The UAE’s economic growth, which faced a persistent slowdown from 2015, is expected to bounce back in 2018, according to the International Monetary Fund (IMF).
The IMF has projected a 1.3 per cent growth in the UAE’s real GDP in 2017, which it expects to surge to 3.4 per cent in 2018.
“Economic activity is expected to strengthen gradually in the coming years with firming oil prices and other global indicators, and an easing pace of fiscal consolidation,” the IMF Executive Board said in a statement after concluding its Article IV Consultation with the UAE.
Economic performance was subdued during most of 2016. Together with weaker oil prices and slower oil output growth, the postponement of some public infrastructure projects and a slowdown in global trade caused growth to moderate to 3 per cent last year from 3.8 per cent in 2015.
Inflation eased to 1.8 per cent from 4.1 per cent in 2015, reflecting softer domestic demand and declining rents. Despite continued fiscal consolidation, lower oil revenues widened the overall deficit to 4.3 per cent of GDP from 3.4 per cent of GDP in 2015. Likewise, the current account surplus shrank to 2.4 per cent of GDP from 4.7 per cent of GDP in 2015.
The IMF has projected the non-oil growth to rise to 3.3 per cent in 2017 from 2.7 per cent in 2016, reflecting increased domestic public investment and a pickup in global trade.
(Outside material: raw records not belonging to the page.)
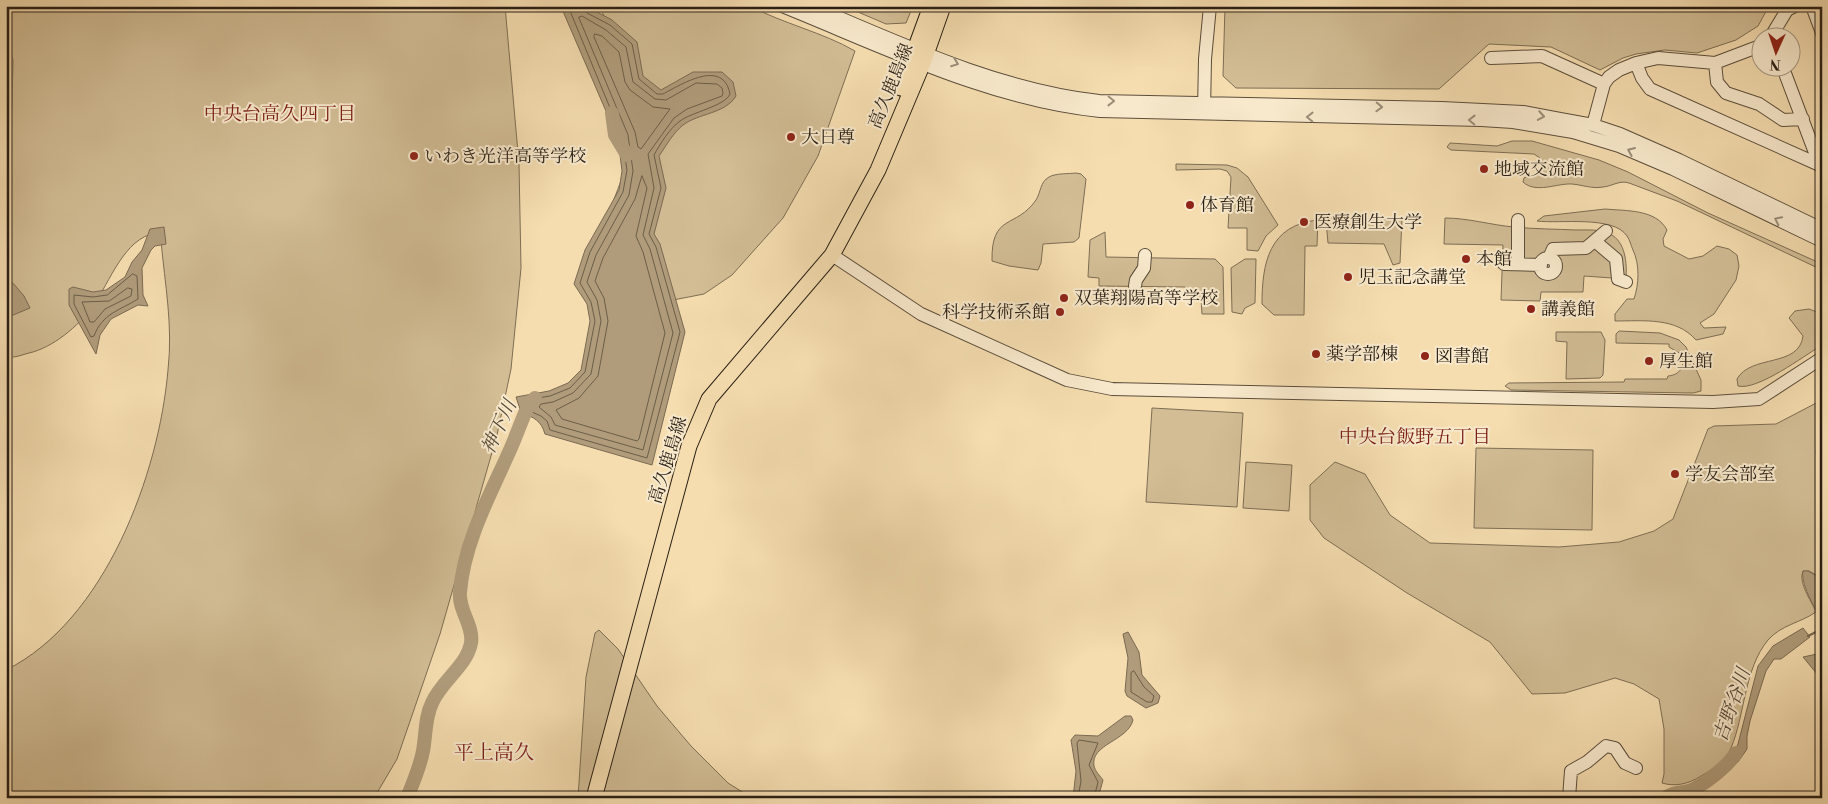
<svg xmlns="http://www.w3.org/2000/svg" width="1828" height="804" viewBox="0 0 1828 804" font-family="'Libre Bodoni','Noto Serif JP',serif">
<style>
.green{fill:#d2bd95;stroke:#7e6e54}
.water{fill:#b09c7b;stroke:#7a6a52}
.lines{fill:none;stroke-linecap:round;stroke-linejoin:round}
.shore{stroke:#6c5e48;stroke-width:1}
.stream{stroke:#7a6a52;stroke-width:2.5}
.river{stroke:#b09c7b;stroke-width:14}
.minor-casing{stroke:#5c4e3b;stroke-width:14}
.major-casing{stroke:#291f14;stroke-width:17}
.minor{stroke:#f8e9cc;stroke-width:12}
.major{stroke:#f5ddb0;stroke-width:15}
.oneway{stroke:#9b8e79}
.poi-dot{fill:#8f2418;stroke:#f8e9cc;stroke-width:2}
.labels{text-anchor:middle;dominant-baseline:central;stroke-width:4;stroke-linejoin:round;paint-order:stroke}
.street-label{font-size:18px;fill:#291f14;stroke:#f8e9cc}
.poi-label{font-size:18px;fill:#291f14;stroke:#f8e9cc;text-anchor:start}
.neighbourhood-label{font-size:19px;fill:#7a1f14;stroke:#f8e9cc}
.water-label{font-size:19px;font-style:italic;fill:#584b38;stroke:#f8e9cc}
.quarter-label{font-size:20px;fill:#7a1f14;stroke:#f8e9cc}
</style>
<rect width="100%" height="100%" fill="#f5ddb0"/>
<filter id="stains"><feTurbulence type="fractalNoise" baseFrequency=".004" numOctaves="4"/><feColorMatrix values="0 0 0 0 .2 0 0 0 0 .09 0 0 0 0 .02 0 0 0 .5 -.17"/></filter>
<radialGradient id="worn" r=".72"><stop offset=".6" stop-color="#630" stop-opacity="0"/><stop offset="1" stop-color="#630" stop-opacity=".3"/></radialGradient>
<!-- green -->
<path class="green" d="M6 6H505L519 164 521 268 511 369 497 435 440 634 397 759 374 798H6V670C105 621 159 474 168 370 173 325 165 285 161 241L156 233C124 238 110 282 93 306 79 326 52 348 29 353 21 355 13 359 6 356V143L12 106 13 60 6 36Z
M600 6H750C784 24 822 32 855 51L818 156 783 218 732 275 704 294 668 301 608 215 632 152 606 22Z
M844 6H913L906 23 886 24Z
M1225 6H1769L1758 26 1736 40 1697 53 1665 50 1636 54 1623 58 1600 70 1551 47 1489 44 1439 89 1236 88 1223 76Z
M1512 141H1532L1599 160 1628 172 1708 213 1822 264V270L1677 201 1629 183C1619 180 1613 186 1603 187 1592 189 1583 185 1572 184 1557 183 1536 194 1523 182L1524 178 1538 172 1541 168 1540 158 1534 154 1451 150 1447 147 1450 143 1497 146Z
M1176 164 1227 165 1237 168 1248 177 1278 225 1266 236 1258 251 1247 250V228H1228L1231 177 1227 171 1220 169 1176 170Z
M1076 173 1081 174 1086 179 1079 238 1074 242 1043 244 1041 263 1038 270 1009 266 992 261C991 213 1016 229 1036 200 1041 192 1040 182 1049 177 1056 173 1068 174 1076 173Z
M1605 209C1626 211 1656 209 1667 230L1663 239 1664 246 1689 259 1703 256 1717 246 1729 249 1737 255 1739 266 1736 280 1714 314 1700 323 1704 328 1726 327 1723 334 1696 340C1676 317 1644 321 1615 321V314L1627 299H1634C1639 284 1640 265 1633 250 1631 246 1630 240 1627 236 1613 215 1559 224 1537 221L1544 216Z
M1330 218 1402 219 1400 263 1393 265 1384 244 1328 243 1326 221Z
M1445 218C1468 218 1491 225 1514 227 1534 229 1555 229 1576 230 1586 230 1601 229 1610 234 1626 242 1627 264 1626 279L1584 276 1583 292H1541L1540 301 1501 300 1503 245 1444 244Z
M1318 220 1317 246H1305L1304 315H1274L1262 304C1262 263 1269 225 1318 220Z
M1105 232 1106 257 1215 259 1223 267 1224 314H1202L1201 299H1185V287L1099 286V278L1088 277 1090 240Z
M1245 259H1256L1255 303 1245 308 1242 314 1232 312 1231 268Z
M1809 309 1822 314V345C1804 356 1757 391 1738 386L1737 379C1751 354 1799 368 1803 336L1789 318 1795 311Z
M1619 331 1660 333 1679 340 1686 347 1701 380V391L1693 393 1511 390 1505 386 1509 383 1624 382 1625 379H1667L1668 376C1680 375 1686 366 1681 354L1669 347V344L1616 343V334Z
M1556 332H1601L1605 340 1603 375 1600 378 1566 379 1567 342 1556 341Z
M1822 400V431L1817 438 1816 454 1822 467V578L1809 571H1803C1798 583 1811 600 1816 612 1800 623 1781 625 1768 640 1744 669 1745 715 1731 748 1726 760 1712 770 1701 776 1689 784 1675 787 1662 783L1664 774V729L1659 699 1634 684 1615 678 1565 693 1532 694 1490 642 1407 593 1324 538 1310 520V485L1335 462 1365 474 1390 515 1430 543 1559 547 1619 542 1654 531 1673 519 1708 429 1714 426 1776 424Z
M1152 408 1243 413 1237 507 1146 502Z
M1476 448 1593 450 1592 530 1474 528Z
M1246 462 1292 465 1289 511 1243 508Z
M599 630 618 649 657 706 691 746 728 783 752 798H578L586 677 595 633Z"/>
<!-- water -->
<path class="water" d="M565 6H586L612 20 637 42 643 76 661 90 693 72H722L733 82 736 96C725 114 699 113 683 125 673 133 666 146 659 156L666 188 654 234 660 244 685 332 652 465 545 434C541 420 534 418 521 412L516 397 549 391 568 383 581 370 590 321 587 304 574 284 585 250 619 190 622 171 618 139 562 9Z
M164 227 166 244 155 246 151 250 142 268 143 295 148 306 138 305 111 319 100 335 96 354 69 305V289L73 287 93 292 106 290 125 277 132 262 142 250 150 229Z
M6 275 24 296 30 308 6 318Z
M1803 571H1808L1822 579V617C1814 610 1800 581 1803 571Z
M1803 628 1810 637 1781 659H1774L1766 671 1750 721 1747 736V749L1738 762 1727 767 1722 764 1731 760 1738 744 1758 666 1773 646Z
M1128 632 1139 652 1142 675 1160 696 1158 703 1146 708 1127 696 1125 691 1128 658 1123 634Z
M1822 653V680L1803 657Z
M1125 716H1131L1133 720C1128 741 1090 744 1094 766 1095 771 1100 776 1103 780L1098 798H1073L1076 771 1071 740 1075 735 1098 736Z"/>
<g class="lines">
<!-- shore -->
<path class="shore" d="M568 6 622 137 627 170 623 192 590 252 580 283 591 302 595 321 585 372 570 388 550 396 525 400 523 403 525 409 541 416 547 421 550 430 647 458 680 332 656 247 649 234 661 188 654 155C660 144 670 128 680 121 692 112 725 106 730 94 723 58 682 84 663 94H657L639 79 632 44 610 25 587 13 585 6
M579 17 582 16 606 30 626 47 633 82 655 99 666 100 696 83 717 84 722 88 723 93 722 96 687 109 674 118 648 154 654 188 643 235 650 249 673 333 643 450 555 425 551 417 539 407 541 404 553 402 573 393 591 374 601 321 597 300 587 282 596 255 629 195 633 171 628 135Z
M595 34 602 36 619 52 625 82 630 90 653 107 670 109 641 149 638 147 635 132 594 37Z
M642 176 647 188 636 236 643 252 665 333 639 439 637 441 562 419 556 410 579 398 598 376 608 321 604 298 595 281 603 258 635 199Z
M133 274 137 276 138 299C120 310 102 314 94 336L91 337 74 304V295L93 297 107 295Z
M128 288 132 289 131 296 105 309 94 322H90L82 302 109 301Z
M1134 671 1144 687 1154 696 1152 702H1147L1131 692V673Z
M1078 798 1081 781 1077 743 1079 740 1098 743 1089 765 1098 782 1094 798"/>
<!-- stream -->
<path class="stream" d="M1808 636 1822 629"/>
<!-- river -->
<path class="river" d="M612 113 615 135 627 155
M407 798C413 783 420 767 423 751 426 735 425 717 432 703 441 681 467 666 471 643 474 626 458 610 460 592 464 542 490 495 510 450 517 434 522 419 529 404L535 398
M1666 798C1673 791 1683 794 1692 790 1706 783 1728 766 1736 753"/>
<defs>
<path id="minor" d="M782 6C884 47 990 100 1100 111L1481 120 1513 122 1573 132 1619 146 1673 169 1822 241
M812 6C904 45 1000 90 1099 101L1442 108 1523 112 1560 119 1593 125 1620 134 1679 160 1822 229
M1812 6 1822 33
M1770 38 1787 10 1795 6
M1491 58 1542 56 1604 84
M1636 63 1642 78 1650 89 1822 166
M1715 63 1717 82 1726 93 1759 104 1783 120 1803 119
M1783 68 1820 166
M1204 111 1205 59 1210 6
M1593 125 1604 84 1609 77 1619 70 1636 63 1658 58 1715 63 1760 46
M1518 220V264
M1596 242 1616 259 1618 279 1626 282
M832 255 921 314 1067 380 1112 389 1713 402 1759 399 1822 358
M1549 258 1553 249 1586 248 1606 231
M1540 266a8 8 0 1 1 16 0a8 8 0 1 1-16 0Z
M1504 264 1541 265
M1135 286 1136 280 1144 268 1145 255
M1569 798 1571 771 1587 762 1606 746 1615 748 1625 763 1636 768"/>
<path id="major" d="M901 88 931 6
M594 798 689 446 709 399 832 255 878 170 923 63 943 6"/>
</defs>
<!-- minor casing -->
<use href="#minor" class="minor-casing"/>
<!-- major casing -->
<use href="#major" class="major-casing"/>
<!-- minor -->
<use href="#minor" class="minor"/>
<!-- major -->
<use href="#major" class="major"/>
</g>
<!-- one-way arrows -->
<defs><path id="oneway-chevron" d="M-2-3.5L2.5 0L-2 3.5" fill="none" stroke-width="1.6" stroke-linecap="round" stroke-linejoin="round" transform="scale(1.25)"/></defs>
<g class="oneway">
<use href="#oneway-chevron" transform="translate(955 63) rotate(21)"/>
<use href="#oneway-chevron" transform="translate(1111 101) rotate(1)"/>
<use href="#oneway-chevron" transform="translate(1379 107) rotate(2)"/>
<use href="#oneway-chevron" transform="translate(1541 116) rotate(10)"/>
<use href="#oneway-chevron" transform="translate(1310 117) rotate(-179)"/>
<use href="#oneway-chevron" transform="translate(1472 120) rotate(-179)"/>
<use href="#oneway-chevron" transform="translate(1631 151) rotate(-157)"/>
<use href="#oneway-chevron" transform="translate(1778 220) rotate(-154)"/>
</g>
<!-- markers -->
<g class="poi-dot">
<circle cx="791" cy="137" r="5"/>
<circle cx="414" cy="156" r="5"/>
<circle cx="1484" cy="169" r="5"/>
<circle cx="1190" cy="205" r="5"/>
<circle cx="1304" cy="222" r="5"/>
<circle cx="1466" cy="259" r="5"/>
<circle cx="1348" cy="277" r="5"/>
<circle cx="1064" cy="298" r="5"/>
<circle cx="1531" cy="309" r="5"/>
<circle cx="1060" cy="312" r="5"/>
<circle cx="1316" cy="354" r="5"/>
<circle cx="1425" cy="356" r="5"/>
<circle cx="1649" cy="361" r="5"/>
<circle cx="1675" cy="474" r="5"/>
</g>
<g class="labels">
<!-- street labels -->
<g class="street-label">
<text transform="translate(891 86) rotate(-68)">高久鹿島線</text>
<text transform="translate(668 460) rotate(-73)">高久鹿島線</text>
</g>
<!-- poi labels -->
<g class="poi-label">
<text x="801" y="137">大日尊</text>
<text x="424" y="156">いわき光洋高等学校</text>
<text x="1494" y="169">地域交流館</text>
<text x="1200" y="205">体育館</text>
<text x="1314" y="222">医療創生大学</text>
<text x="1476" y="259">本館</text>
<text x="1358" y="277">児玉記念講堂</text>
<text x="1074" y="298">双葉翔陽高等学校</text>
<text x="1541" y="309">講義館</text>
<text x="1050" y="312" text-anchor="end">科学技術系館</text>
<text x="1326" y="354">薬学部棟</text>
<text x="1435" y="356">図書館</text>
<text x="1659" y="361">厚生館</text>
<text x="1685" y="474">学友会部室</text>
</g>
<!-- neighbourhood labels -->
<g class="neighbourhood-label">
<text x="280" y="114">中央台高久四丁目</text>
<text x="1415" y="437">中央台飯野五丁目</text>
</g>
<!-- water labels -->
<g class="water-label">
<text transform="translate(499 427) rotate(-65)">神下川</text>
<text transform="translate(1732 705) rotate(-71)">吉野谷川</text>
</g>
<!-- quarter labels -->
<g class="quarter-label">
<text x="494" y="753">平上高久</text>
</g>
</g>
<!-- margin -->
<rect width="1828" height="804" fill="none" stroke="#f5ddb0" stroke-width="25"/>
<rect x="8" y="8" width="1813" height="789" fill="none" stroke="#291f14" stroke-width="2.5"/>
<rect x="12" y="12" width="1803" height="779" fill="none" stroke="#291f14"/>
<!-- north arrow -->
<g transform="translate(1776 52) rotate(183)"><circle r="24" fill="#f8e9cc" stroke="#a59882"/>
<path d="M0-4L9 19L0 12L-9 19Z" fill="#8f2418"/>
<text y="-8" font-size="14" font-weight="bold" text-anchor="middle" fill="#291f14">N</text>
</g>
<rect width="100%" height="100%" filter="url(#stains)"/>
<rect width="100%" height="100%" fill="url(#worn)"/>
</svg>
Over the medium term, non-oil growth is expected to remain above 3 per cent, supported by accelerating investment in the run up to the Expo 2020. The planned VAT introduction in 2018 is not expected to have a significant adverse impact on growth.
Although impairment charges rose amid the economic slowdown, banks remained well capitalised and liquid. The weaker economy elevated risks of bank loan delinquency, requiring higher provisioning. Yet the UAE’s financial buffers, safe-haven status, sound banks, and diversified and business-friendly economy are helping it cope with the shock.
Growth is projected to recover over the next few years, as the pace of the necessary fiscal consolidation eases, global trade regains momentum, and investment, including for Expo 2020, accelerates. This outlook is subject to downside risks, stemming mainly from a further sustained decline in oil prices, tighter financial conditions, a rise in protectionism and an intensification of regional conflicts.
Although the UAE’s fiscal position remains sustainable, the IMF said an improvement in the budget balance is needed to ensure that an equitable share of the oil income is saved for future generations. Ample fiscal space allows deficits to decline gradually while mitigating the adverse impact on the economy and the financial sector.
As part of the fiscal adjustment, the IMF said momentum in reforms needs to be sustained and coordinated with structural reforms. Complementing recent significant subsidy reforms, a timely introduction of the VAT and excise (duties) would be another major achievement, to diversify revenues away from oil. In tandem, efforts to contain growth of public spending and improve its efficiency are needed to generate the necessary fiscal savings while continuing to use public investment to diversify the economy, the IMF said.
The IMF has also called for coordinated fiscal efforts within in medium term policy framework. Adopting and publishing multi-year plans and integrating them with the annual budget process would clarify the direction for fiscal policy. Fiscal anchors and targets can be strengthened further to anchor fiscal sustainability and intergenerational equity. These efforts need to be supported by enhanced coordination between governments and GREs regarding their investment and borrowing plans, according to the IMF.